Lake Tilden, also considered part of nearby Black Lake, is a natural freshwater lake on the west side of Orlando, Florida, in Orange County, Florida. This lake, with some swampy shores, meets Black Lake on its northwest side. To the south side of the lake is Florida State Road 429, a toll highway. Residential housing developments are on the southwest and north sides of the lake. The entire lake is surrounded by private property, so there is no public access to this lake.

Water Quality

The water quality in Lake Tilden is very stable. Dating back to September 1, 1971, there have been approximately 7,082 water samples collected from Lake Tilden with samples ranging on a scale from 0 (highest quality) to 100 (lowest quality). The current water quality of Lake Tilden is 54 and has ranged from 38 to 65 since the first sample was collected in 1971. The limiting nutrient in Lake Tilden is phosphorus. The lake contains nitrogen, another nutrient required by plant life, and chlorophyll, which is a measure of algae abundance. Water clarity is also another feature of Lake Tilden with the latest Secchi disk reading being  with a historic range of .

Wildlife 

Lake Tilden is home to many of Central Florida's native species that resides in and around the shores of lakes. One of the most common species found in Lake Tilden is the Largemouth Bass, a common freshwater sport fishing species.
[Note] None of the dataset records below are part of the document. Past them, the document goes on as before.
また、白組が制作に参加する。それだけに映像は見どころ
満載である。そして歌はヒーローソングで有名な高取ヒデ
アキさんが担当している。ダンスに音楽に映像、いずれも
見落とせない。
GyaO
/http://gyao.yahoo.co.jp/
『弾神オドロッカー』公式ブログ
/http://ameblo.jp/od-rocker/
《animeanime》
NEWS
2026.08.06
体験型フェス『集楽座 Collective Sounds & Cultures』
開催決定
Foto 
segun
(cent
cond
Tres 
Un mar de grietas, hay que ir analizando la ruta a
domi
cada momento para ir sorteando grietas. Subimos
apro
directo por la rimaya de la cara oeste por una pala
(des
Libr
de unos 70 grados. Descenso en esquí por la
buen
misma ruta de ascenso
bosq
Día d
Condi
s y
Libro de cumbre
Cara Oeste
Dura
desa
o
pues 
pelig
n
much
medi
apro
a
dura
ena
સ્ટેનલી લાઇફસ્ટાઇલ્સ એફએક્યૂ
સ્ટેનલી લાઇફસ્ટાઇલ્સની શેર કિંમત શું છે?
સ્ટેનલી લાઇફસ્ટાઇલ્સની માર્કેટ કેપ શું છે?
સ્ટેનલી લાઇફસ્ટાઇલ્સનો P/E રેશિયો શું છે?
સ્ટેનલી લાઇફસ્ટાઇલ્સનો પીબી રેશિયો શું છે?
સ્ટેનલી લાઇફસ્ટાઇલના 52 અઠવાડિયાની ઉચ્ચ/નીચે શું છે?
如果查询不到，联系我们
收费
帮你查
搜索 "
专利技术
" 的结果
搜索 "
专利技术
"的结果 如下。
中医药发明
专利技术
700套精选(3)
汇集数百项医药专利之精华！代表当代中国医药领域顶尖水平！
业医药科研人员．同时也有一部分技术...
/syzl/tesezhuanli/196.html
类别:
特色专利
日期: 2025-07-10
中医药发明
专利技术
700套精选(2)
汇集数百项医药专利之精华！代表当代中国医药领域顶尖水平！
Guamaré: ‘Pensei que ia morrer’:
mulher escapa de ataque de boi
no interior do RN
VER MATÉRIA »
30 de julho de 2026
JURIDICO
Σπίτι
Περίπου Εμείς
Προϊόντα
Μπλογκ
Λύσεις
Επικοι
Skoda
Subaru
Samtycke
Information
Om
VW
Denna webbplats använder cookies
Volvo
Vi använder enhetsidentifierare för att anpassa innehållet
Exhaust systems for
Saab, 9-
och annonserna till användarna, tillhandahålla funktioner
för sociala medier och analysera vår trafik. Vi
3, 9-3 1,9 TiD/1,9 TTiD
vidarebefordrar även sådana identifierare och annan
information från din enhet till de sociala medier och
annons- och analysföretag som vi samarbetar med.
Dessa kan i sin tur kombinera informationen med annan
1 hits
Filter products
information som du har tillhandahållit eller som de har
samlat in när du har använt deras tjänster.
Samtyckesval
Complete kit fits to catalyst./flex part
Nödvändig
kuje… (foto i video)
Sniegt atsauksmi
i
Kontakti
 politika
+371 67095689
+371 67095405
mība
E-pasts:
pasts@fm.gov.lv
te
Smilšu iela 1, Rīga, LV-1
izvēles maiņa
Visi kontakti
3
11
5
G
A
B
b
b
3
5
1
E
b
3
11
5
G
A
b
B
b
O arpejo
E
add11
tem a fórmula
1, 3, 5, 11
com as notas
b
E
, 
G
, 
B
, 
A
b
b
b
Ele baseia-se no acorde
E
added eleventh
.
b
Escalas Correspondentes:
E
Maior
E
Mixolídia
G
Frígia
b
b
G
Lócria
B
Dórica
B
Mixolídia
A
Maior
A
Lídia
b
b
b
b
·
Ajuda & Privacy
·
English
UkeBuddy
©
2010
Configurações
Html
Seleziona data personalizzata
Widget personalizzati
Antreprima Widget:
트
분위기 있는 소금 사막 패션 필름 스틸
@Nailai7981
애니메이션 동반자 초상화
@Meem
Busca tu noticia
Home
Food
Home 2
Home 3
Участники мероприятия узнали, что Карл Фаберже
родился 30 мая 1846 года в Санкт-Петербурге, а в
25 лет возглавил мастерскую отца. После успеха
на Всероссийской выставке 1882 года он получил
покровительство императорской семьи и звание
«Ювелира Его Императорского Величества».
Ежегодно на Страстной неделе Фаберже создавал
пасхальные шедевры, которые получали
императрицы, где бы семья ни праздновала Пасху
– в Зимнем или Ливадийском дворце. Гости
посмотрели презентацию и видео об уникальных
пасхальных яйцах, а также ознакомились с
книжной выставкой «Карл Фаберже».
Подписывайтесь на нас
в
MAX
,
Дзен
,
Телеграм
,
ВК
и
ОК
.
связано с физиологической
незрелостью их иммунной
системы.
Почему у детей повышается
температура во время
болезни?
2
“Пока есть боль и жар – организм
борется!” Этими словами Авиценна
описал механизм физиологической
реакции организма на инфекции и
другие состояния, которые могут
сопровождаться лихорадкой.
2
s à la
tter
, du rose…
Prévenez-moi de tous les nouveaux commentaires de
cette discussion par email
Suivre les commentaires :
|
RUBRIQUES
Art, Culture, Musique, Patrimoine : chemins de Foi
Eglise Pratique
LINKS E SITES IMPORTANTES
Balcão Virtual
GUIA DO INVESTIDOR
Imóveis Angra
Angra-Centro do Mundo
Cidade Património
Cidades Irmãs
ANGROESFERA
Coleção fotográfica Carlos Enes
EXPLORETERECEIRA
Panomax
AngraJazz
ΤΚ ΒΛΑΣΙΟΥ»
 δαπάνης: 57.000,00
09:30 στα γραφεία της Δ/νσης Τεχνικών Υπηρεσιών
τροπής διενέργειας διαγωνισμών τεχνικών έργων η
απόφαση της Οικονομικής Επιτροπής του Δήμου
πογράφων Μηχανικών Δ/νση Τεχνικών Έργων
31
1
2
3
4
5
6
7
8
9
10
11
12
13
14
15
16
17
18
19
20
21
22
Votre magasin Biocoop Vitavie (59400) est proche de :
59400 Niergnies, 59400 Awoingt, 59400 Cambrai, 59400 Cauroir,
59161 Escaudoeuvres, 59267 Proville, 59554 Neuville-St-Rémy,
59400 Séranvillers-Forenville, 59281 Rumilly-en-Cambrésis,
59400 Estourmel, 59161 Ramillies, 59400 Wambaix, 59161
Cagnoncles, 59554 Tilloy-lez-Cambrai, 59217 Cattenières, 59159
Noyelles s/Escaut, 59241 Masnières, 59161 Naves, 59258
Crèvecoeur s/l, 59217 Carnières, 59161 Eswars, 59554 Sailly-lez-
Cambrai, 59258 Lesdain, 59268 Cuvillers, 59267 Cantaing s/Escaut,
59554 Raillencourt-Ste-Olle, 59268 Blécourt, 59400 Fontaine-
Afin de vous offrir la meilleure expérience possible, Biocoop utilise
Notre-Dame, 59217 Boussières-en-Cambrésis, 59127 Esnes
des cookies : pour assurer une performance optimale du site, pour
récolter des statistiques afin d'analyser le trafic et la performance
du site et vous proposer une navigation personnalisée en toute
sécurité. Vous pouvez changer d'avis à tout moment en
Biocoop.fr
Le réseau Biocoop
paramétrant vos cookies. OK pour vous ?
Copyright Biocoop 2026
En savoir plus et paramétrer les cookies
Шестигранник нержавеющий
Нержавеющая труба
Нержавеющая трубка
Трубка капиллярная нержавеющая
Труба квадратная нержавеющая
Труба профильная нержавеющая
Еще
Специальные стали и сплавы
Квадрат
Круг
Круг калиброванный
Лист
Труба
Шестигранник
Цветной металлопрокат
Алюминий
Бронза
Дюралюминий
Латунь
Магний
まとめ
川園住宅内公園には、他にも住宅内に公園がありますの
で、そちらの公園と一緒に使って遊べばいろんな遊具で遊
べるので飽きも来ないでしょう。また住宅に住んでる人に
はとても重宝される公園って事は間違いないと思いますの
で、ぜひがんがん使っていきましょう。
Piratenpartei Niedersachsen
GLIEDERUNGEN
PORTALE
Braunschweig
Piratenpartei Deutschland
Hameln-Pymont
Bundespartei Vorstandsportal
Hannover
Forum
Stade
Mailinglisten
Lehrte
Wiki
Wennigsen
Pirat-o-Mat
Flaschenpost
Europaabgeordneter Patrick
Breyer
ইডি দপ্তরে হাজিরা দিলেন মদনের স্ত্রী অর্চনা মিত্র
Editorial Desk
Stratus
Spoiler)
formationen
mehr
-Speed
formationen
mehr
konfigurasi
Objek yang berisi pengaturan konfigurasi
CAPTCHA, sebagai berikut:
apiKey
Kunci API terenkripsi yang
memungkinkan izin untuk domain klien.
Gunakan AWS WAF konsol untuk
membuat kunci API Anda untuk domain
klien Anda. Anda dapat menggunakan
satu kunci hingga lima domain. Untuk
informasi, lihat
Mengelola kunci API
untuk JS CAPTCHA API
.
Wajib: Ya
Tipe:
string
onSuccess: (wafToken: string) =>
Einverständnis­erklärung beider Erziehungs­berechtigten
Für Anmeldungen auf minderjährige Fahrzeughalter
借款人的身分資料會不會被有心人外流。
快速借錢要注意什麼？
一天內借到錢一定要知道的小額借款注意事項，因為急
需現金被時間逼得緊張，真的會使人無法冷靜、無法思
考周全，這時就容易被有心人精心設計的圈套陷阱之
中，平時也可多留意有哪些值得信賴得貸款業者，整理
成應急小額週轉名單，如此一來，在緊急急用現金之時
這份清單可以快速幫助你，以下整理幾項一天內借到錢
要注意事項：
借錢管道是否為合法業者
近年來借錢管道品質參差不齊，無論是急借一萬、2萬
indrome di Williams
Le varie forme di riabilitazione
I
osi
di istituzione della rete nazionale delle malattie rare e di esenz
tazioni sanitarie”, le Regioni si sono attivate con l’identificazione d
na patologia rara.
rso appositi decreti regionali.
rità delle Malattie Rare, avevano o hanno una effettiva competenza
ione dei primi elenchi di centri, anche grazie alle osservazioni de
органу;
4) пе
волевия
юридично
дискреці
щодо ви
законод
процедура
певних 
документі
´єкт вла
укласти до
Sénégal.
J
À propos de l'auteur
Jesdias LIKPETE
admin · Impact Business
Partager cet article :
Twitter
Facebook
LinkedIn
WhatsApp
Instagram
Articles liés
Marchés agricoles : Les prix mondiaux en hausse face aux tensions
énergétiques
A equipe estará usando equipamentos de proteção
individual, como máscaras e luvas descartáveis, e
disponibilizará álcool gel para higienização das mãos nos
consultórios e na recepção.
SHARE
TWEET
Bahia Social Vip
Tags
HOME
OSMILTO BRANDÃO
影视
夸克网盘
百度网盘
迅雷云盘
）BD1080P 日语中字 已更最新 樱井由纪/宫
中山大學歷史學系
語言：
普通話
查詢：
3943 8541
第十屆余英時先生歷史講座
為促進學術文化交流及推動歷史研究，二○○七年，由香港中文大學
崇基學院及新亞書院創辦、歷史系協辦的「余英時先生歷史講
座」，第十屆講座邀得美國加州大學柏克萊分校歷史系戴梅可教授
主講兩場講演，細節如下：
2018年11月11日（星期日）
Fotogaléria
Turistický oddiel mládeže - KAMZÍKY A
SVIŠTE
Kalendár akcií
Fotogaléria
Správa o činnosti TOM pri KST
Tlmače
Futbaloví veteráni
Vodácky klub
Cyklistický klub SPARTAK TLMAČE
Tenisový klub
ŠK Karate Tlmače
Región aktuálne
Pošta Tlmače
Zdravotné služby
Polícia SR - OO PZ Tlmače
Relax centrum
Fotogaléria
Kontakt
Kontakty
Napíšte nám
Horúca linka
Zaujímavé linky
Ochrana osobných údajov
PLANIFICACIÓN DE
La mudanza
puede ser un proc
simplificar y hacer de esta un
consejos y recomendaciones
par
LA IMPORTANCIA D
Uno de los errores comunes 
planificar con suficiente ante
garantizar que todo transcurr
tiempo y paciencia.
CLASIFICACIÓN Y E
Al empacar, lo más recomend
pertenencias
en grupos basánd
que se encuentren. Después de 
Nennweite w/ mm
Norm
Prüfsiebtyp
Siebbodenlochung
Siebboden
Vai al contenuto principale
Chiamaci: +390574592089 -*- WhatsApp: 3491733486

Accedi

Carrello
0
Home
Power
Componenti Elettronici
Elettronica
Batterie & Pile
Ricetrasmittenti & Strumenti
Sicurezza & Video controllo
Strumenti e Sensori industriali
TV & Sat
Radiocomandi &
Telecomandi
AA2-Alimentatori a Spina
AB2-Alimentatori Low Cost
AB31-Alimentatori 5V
Residents of the area rave about the tremendous fishing the lake has when it comes to Catfish, Tilapia, and Bass. 

Size

Comparative to Lakes in the area Lake Tilden is quite small with only having a surface area of about 40 acres. The lakes average depth is 10ft but its deepest point is 36ft down. This depth allows for many different species of wildlife and vegetation to strive in Lake Tilden.

Location 

Lake Tilden is located at 28.5199° N, 81.5932° W, it is approximately 12 miles west-southwest of downtown Orlando.The area that surrounds Lake Tilden is very industrialized with many neighborhoods and shopping centers surrounding the area. Winter Garden Regional shopping center as well as Winter Garden Regal are two huge shopping centers that are within 2.5 miles of Lake Tilden. As well as shopping centers, Windsor Park Golf Club is within 2 miles of the lake. These developments raise concern for the future of the water quality in Lake Tilden due to the massive amounts of pesticides that golf courses use to fertilize the land as well as the pollution that comes from massive shopping malls. The water quality in Lake Tilden, as mentioned above, is very good, so we can hope that the risk of pollution is low.